Silicon Architect, SoC Performance
Be part of a team that pushes boundaries, developing custom silicon solutions that power the future of Google's direct-to-consumer products. You'll contribute to the innovation behind products loved by millions worldwide. Your expertise will shape the next generation of hardware experiences, delivering unparalleled performance, efficiency, and integration.
Google's mission is to organize the world's information and make it universally accessible and useful. Our team combines the best of Google AI, Software, and Hardware to create radically helpful experiences. We research, design, and develop new technologies and hardware to make computing faster, seamless, and more powerful. We aim to make people's lives better through technology.
Responsibilities
- Advocate a system design by owning the end-to-end architecture, balancing compute distribution and data movement to align performance and power with user needs.
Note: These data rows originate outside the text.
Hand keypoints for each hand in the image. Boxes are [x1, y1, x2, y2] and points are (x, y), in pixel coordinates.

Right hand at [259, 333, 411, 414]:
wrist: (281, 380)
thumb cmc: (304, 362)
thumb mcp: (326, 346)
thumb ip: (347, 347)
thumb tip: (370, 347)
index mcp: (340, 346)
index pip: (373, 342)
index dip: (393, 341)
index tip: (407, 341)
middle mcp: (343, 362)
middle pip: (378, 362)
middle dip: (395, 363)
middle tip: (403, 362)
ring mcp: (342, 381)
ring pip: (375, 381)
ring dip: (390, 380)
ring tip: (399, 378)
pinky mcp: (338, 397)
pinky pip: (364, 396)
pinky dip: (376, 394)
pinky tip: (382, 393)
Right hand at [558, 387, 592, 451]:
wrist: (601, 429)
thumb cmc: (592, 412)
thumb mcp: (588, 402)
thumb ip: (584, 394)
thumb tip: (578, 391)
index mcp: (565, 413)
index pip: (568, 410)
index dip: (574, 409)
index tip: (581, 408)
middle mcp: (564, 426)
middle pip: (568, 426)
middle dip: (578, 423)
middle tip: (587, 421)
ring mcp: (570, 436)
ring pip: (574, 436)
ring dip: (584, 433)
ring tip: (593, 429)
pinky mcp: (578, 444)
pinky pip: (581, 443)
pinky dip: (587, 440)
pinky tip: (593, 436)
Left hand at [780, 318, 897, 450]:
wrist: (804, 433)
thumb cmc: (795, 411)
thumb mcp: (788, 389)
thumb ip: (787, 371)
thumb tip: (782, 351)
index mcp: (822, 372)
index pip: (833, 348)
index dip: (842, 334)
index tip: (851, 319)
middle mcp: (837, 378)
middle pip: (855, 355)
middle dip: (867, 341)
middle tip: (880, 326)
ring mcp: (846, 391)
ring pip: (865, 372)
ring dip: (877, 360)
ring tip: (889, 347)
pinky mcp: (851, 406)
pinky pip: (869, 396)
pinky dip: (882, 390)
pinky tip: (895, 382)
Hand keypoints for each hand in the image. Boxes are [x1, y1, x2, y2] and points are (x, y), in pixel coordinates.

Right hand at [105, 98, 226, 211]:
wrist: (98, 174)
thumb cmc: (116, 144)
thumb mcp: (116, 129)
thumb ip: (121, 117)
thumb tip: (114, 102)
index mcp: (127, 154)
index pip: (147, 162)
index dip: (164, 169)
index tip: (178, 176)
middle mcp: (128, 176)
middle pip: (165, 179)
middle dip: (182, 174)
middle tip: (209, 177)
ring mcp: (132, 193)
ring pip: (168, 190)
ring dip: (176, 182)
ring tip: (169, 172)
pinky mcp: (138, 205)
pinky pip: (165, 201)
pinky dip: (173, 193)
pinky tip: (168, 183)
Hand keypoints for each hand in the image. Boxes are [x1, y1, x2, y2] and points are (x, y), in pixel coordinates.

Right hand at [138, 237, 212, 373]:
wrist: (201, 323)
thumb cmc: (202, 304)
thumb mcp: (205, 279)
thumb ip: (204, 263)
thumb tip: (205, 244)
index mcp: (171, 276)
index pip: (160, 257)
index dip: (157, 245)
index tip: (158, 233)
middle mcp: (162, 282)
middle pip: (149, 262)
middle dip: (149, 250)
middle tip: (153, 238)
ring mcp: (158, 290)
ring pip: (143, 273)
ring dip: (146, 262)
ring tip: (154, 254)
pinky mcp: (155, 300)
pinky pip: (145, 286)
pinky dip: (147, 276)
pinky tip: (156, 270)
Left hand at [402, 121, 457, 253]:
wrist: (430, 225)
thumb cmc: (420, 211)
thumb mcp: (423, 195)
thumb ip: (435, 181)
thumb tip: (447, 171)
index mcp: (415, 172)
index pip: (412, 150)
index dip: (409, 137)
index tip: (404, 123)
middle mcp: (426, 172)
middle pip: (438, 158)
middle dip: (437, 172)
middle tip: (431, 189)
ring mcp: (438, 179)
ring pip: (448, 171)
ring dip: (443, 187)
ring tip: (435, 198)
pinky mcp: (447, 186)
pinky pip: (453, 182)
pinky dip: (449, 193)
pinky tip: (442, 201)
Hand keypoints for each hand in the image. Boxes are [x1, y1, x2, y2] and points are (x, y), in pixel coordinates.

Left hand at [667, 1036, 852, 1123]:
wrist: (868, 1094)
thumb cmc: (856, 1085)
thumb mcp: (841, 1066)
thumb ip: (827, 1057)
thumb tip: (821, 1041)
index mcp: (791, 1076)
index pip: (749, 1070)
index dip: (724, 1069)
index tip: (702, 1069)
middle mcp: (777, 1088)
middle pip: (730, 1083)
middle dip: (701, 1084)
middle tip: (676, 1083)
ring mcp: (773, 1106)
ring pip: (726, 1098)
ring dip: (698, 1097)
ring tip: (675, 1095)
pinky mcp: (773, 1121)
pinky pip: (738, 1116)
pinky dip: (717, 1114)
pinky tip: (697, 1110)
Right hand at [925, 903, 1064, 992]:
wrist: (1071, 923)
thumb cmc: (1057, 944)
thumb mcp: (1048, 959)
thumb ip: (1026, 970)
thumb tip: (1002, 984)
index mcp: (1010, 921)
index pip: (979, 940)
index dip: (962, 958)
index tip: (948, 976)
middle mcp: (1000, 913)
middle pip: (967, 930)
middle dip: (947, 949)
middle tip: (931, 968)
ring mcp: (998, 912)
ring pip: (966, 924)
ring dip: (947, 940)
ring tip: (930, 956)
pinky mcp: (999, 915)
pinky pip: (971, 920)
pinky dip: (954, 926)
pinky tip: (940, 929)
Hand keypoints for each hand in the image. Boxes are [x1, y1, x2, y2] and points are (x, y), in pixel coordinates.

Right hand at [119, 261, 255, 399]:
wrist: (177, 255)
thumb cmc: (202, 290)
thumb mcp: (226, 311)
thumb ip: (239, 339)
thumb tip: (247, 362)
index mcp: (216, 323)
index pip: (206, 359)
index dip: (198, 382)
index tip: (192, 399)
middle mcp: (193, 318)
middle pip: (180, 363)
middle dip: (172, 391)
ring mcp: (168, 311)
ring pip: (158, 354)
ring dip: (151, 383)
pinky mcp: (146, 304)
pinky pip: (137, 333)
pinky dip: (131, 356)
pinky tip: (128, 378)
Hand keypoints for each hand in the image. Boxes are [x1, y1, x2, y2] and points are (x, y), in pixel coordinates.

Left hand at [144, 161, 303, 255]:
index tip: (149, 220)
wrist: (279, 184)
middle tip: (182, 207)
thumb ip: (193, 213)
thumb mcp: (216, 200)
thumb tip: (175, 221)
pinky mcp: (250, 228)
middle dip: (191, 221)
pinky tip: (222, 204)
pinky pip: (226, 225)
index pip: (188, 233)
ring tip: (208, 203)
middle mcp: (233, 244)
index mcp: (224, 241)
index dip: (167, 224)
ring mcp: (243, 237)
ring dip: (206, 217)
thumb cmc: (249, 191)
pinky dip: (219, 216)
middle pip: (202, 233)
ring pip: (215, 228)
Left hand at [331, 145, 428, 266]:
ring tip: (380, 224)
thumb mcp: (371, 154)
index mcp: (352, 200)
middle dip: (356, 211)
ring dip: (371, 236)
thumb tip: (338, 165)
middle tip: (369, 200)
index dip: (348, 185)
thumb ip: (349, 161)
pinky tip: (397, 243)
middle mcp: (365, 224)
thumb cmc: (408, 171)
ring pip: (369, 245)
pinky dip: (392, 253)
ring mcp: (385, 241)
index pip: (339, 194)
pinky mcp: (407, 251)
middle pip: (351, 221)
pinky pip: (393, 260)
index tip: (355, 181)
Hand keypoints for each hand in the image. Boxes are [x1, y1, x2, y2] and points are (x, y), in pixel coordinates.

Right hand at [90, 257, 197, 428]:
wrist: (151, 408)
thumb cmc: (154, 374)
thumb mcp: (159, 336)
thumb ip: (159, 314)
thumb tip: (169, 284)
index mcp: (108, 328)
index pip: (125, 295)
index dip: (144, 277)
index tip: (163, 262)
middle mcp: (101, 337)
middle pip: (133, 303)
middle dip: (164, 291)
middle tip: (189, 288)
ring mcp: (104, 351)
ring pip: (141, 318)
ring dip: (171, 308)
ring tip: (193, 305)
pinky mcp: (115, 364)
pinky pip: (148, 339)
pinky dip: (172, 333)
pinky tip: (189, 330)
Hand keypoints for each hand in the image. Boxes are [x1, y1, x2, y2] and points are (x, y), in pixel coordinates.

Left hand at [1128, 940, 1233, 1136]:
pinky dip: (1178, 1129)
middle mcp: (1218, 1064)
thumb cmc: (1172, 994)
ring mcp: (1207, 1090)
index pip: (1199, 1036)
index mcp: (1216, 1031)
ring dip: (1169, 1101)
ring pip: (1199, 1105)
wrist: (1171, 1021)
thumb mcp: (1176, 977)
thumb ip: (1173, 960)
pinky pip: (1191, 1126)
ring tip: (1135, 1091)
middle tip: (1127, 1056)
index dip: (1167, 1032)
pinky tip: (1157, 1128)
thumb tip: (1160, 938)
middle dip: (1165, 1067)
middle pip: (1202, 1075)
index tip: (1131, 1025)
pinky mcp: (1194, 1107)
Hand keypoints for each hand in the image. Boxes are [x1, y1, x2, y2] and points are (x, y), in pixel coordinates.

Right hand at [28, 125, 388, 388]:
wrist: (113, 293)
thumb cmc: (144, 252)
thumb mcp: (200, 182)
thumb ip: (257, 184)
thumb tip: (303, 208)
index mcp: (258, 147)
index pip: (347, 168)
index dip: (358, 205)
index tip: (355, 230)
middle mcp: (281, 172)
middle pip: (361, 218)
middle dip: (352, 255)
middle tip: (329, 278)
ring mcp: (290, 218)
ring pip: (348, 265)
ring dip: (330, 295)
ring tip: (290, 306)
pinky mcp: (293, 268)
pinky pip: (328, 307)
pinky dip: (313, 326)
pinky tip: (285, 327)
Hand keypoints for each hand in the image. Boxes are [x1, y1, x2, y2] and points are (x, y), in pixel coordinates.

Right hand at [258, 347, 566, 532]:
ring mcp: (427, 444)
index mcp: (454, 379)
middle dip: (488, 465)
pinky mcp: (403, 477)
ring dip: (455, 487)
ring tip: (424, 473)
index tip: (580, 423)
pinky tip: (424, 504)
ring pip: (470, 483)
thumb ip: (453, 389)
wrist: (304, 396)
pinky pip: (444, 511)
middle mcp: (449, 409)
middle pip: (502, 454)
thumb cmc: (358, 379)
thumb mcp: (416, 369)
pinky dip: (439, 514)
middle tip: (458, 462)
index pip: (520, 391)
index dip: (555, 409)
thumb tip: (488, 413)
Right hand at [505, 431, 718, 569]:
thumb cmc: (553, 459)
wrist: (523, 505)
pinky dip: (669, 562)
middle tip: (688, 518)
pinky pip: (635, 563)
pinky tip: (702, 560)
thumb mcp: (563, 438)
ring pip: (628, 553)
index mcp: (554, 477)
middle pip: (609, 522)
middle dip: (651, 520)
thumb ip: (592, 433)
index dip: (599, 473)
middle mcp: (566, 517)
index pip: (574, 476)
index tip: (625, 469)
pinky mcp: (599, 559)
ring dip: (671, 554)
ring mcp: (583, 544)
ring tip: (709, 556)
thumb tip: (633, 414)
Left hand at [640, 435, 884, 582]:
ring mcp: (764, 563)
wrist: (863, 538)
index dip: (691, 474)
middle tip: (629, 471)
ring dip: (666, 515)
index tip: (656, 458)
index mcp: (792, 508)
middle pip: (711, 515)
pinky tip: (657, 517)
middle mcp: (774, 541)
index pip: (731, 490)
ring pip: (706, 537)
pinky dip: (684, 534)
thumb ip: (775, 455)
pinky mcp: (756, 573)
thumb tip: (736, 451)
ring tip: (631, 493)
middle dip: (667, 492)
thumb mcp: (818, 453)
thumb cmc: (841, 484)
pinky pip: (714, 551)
- Lead in-depth architectural investigations to identify bottlenecks and inefficiencies in current and future designs. Propose and validate innovative hardware-software co-optimization strategies that push the boundaries of system performance and power. Explore emerging technologies and architectural paradigms to define new opportunities for compute efficiency and feature enablement.
- Author comprehensive system architecture specifications that map end-to-end data flows. Articulate how individual system components interact to deliver targeted user experiences.
- Design and implement advanced system-level modeling frameworks and methodologies to accurately forecast performance, power and area. Use these projections to drive critical software optimizations and define the architectural specifications for next-generation hardware.
Minimum qualifications:
- Bachelor's degree in Electrical Engineering, Computer Engineering, or Computer Science, or equivalent practical experience.
- 8 years of experience in mobile systems, managing in-depth technical investigations and delivering results to cross-functional stakeholders.
- Experience in computer, system architecture and software stack designs.
- Experience architecting efficient camera and use-case flows for Tensor SoCs, optimizing Power, Performance, and Area (PPA) trade-offs to meet thermal envelopes and peak current limitations.
Preferred qualifications:
- Master’s or PhD degree in Electrical Engineering, Computer Engineering, or Computer Science, emphasizing on computer architecture.
- Knowledge of Machine Learning (ML) benchmarks and workloads and multimedia architecture.
- Understanding of Artificial Intelligence (AI) accelerators and arm SME/SME2 extension.
- Understanding of Convolutional Neural Network (CNN) data flows and their execution on Neural Processing Units (NPUs).
- Proven track record of profiling and debugging of complex systems.